Our conscience is asked to incontrovertibly denounce or find excuses, whether people matter more than symbols and memorials, or our sense of history has pre-eminence over the present day injustices that we cannot ignore when we are faced with stark reality. It is to our societal and communal shame that these things still happen.
Bubbles do burst
I have to be aware of another thing, the taxi driver was abused at his place of work in the West Midlands, the adolescent was abused in a public park in Yorkshire, in broad daylight. I have not left my apartment since Sunday, and this is Friday, apart from going to check my mailbox. I have the ease and accoutrements of being able to work from home and the comforts of my home along with the state of my mind grant me a hermit situation I mostly enjoy.
It means, whether by privilege or by circumstance, I am excluded by fate or fortune from vile and threatening encounters. I cannot live in this bubble for too long, I do need to interact, socialise, and face the world eventually. What I must not do is allow my particular setting and experience to become the narrative of everyone else with my background, my heritage, or my minority status.
Representing humanity counts more
I say this because many make that mistake and it is laid out in an article that I read yesterday in the Guardian, that I would liberally excerpt and I hope when you read it, you can make up your own mind about things.
The government’s response has been to appoint Kemi Badenoch, the minister for equalities, and a black woman, to “get to the bottom” of the problem. What do we know about Badenoch’s approach to racism in Britain? On “institutional racism” – a phenomenon that affects minorities in Britain – she has been reported as saying that she doesn’t recognise it. On former mayoral candidate Zac Goldsmith’s Islamophobic campaign? She helped run it. On the black community? She doesn’t believe that it really exists.
Obviously, I would love to have members in Parliament who not only represent me but can advocate for the broadest spectrum of interests that affect my life and wellbeing. I have to say, having lived here and in the Netherlands, sharing the same race is hardly the best determinant or qualification for the job.
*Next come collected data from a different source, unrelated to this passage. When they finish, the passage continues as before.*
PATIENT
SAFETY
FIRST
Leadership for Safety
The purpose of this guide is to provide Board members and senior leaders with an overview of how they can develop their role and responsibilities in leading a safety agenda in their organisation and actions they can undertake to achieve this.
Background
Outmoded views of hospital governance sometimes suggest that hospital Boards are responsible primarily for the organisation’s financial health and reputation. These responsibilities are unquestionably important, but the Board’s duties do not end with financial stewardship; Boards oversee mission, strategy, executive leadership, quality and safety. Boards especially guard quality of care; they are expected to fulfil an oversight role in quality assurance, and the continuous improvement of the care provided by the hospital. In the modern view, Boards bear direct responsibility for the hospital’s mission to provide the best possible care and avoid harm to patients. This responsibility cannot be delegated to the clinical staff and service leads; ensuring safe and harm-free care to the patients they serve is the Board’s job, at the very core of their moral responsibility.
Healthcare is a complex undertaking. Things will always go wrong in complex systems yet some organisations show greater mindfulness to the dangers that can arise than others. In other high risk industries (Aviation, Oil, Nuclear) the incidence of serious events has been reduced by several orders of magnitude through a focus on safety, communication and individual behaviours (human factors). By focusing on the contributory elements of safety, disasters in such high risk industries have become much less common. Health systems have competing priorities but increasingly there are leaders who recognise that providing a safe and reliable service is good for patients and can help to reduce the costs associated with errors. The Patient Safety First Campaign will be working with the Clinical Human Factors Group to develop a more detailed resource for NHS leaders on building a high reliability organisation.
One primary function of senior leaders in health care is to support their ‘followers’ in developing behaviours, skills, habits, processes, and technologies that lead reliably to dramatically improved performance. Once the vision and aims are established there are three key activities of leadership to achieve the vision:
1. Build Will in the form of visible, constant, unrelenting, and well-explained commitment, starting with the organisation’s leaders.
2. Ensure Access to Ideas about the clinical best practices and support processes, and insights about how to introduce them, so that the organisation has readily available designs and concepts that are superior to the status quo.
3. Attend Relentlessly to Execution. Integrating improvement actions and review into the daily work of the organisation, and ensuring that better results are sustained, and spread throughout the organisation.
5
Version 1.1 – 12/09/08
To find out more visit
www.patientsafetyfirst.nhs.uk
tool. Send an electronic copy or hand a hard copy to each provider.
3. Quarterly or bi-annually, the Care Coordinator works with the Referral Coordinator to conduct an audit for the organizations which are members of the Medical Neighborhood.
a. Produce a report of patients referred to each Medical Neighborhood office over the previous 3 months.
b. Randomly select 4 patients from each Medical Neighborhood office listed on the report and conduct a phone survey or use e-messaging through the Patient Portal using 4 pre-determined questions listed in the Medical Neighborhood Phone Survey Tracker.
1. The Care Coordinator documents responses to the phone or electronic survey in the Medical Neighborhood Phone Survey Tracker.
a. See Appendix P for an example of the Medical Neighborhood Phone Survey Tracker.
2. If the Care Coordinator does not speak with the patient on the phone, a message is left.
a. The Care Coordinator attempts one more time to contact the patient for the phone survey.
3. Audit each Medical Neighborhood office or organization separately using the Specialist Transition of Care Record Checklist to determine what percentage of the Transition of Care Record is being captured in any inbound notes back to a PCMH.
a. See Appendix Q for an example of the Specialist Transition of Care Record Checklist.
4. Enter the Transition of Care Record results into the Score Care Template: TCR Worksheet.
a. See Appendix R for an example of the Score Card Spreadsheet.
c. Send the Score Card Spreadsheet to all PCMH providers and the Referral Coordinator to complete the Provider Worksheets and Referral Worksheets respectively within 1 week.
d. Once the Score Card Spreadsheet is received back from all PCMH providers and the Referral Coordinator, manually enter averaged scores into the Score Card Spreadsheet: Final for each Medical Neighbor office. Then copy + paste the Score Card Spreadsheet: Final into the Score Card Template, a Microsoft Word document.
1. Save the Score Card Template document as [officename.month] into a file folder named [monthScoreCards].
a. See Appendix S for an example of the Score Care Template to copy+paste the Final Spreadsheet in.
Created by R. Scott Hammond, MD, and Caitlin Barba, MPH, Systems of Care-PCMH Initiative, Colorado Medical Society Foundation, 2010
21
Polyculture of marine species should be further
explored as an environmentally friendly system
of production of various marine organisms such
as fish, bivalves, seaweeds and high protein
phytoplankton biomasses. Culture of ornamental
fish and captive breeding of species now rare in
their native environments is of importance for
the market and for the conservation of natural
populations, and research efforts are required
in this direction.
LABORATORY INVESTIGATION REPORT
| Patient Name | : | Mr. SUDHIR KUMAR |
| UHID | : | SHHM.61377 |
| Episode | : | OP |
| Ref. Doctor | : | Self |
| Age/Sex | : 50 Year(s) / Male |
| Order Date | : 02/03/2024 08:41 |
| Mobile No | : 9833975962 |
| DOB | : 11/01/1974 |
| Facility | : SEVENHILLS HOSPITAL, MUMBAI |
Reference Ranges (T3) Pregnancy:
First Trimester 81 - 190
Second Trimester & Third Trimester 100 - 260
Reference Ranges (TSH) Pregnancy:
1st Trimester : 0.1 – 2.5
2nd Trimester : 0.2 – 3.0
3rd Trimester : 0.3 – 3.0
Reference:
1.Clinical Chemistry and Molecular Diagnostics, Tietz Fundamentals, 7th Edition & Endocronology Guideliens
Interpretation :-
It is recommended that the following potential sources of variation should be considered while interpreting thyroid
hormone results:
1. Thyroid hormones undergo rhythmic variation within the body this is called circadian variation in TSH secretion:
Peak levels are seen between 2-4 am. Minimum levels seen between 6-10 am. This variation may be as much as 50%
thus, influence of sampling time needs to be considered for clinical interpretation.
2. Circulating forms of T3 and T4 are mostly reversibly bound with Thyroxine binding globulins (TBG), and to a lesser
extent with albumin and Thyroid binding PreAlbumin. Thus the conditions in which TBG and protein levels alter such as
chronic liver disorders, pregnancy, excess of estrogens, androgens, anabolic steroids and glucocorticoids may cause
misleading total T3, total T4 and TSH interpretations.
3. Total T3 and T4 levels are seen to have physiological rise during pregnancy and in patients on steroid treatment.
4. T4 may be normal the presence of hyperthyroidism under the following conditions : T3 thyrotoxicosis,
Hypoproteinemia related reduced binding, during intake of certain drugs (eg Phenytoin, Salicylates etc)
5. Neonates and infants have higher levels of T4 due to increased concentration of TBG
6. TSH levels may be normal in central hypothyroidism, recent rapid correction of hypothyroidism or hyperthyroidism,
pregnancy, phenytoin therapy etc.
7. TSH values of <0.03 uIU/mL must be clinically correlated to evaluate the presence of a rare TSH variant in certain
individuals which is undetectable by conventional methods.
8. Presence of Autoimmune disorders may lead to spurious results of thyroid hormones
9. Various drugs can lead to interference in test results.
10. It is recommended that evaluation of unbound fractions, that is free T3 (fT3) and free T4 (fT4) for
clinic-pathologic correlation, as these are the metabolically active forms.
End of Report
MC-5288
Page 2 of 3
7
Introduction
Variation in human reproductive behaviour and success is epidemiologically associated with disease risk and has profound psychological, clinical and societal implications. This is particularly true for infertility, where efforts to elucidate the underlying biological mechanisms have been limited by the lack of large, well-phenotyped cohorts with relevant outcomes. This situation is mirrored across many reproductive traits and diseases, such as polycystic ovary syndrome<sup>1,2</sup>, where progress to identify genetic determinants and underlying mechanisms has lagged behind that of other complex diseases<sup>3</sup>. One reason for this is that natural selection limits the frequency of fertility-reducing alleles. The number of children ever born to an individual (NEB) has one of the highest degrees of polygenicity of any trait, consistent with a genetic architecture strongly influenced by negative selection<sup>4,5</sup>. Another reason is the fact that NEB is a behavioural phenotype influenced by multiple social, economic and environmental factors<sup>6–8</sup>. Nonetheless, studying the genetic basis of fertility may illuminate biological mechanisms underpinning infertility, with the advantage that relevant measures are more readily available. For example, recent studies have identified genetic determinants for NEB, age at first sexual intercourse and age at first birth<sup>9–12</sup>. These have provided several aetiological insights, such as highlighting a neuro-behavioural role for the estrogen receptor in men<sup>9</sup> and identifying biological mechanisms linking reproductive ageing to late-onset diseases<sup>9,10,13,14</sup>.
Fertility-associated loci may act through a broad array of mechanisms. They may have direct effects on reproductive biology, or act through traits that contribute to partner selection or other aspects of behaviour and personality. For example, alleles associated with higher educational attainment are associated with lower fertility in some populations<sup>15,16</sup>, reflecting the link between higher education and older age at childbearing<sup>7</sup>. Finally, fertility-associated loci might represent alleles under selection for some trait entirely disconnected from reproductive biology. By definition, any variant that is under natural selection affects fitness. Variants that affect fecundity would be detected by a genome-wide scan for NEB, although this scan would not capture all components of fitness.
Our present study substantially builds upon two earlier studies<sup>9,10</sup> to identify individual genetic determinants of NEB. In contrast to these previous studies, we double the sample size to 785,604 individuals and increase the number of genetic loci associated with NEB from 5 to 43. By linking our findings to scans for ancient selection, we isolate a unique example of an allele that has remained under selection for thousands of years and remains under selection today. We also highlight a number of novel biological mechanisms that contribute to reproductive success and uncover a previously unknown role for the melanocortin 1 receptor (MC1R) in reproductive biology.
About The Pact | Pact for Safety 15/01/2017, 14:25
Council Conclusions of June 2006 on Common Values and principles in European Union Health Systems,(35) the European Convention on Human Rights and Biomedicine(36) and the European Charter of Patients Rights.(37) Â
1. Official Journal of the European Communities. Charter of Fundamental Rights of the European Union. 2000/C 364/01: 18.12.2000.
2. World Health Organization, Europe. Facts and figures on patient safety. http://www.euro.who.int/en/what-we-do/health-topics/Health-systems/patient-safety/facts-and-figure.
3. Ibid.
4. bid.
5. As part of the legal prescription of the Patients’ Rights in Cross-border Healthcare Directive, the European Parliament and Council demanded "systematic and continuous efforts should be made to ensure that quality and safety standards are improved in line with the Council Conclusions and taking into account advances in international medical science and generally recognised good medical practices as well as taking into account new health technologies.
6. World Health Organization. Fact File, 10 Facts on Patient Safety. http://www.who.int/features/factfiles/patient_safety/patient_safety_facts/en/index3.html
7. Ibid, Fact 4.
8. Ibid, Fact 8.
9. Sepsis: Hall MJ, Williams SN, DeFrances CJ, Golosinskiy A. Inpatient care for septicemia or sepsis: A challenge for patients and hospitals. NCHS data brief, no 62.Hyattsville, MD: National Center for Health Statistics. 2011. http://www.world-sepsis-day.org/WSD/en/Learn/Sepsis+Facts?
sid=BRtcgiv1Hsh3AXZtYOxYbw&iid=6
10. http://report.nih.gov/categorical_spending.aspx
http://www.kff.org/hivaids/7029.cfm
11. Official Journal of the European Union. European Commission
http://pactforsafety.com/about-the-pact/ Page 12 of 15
There might be a primordial and a primal sense of fellow feeling in seeing an ethnic minority in a position of power, authority, and influence, but other virtues of character, principle, integrity, consideration, and empathy, matter more.
To wheel and deal or not
How we conveniently settle into the abrasion of identity with the view that our positions should not be burdened by causes that question the status quo, provoke the established order, or upset the applecart of long-held traditions is a subjective test of our core values.
Sometimes, to whatever extent, we are in a battle of assimilation and adaptation to gain acceptance and maintain relevance. A minority person doing well in a host society has to navigate with deftness the balance of bargaining with and challenging the system to get ahead, and this is not to castigate anyone, but some of us have played to tokenism.
Survival comes long before self-actualisation on Maslow’s hierarchy of needs. However, you don’t make allies by banging on about what is wrong with things, even if things are manifestly wrong.
As we all live in England, we should have all the rights, the privileges, and the freedoms to exist, and to express ourselves in every free, wholesome and life-enhancing way without the fear of even passive dislike that informs reprehensible actions and definitely not overt racism. We should be bold to be our best human selves regardless of who or what we are, treating the other with respect, courtesy, dignity and if we have the capacity, love.
This is England, it is our home and we all want it to be a better place for all.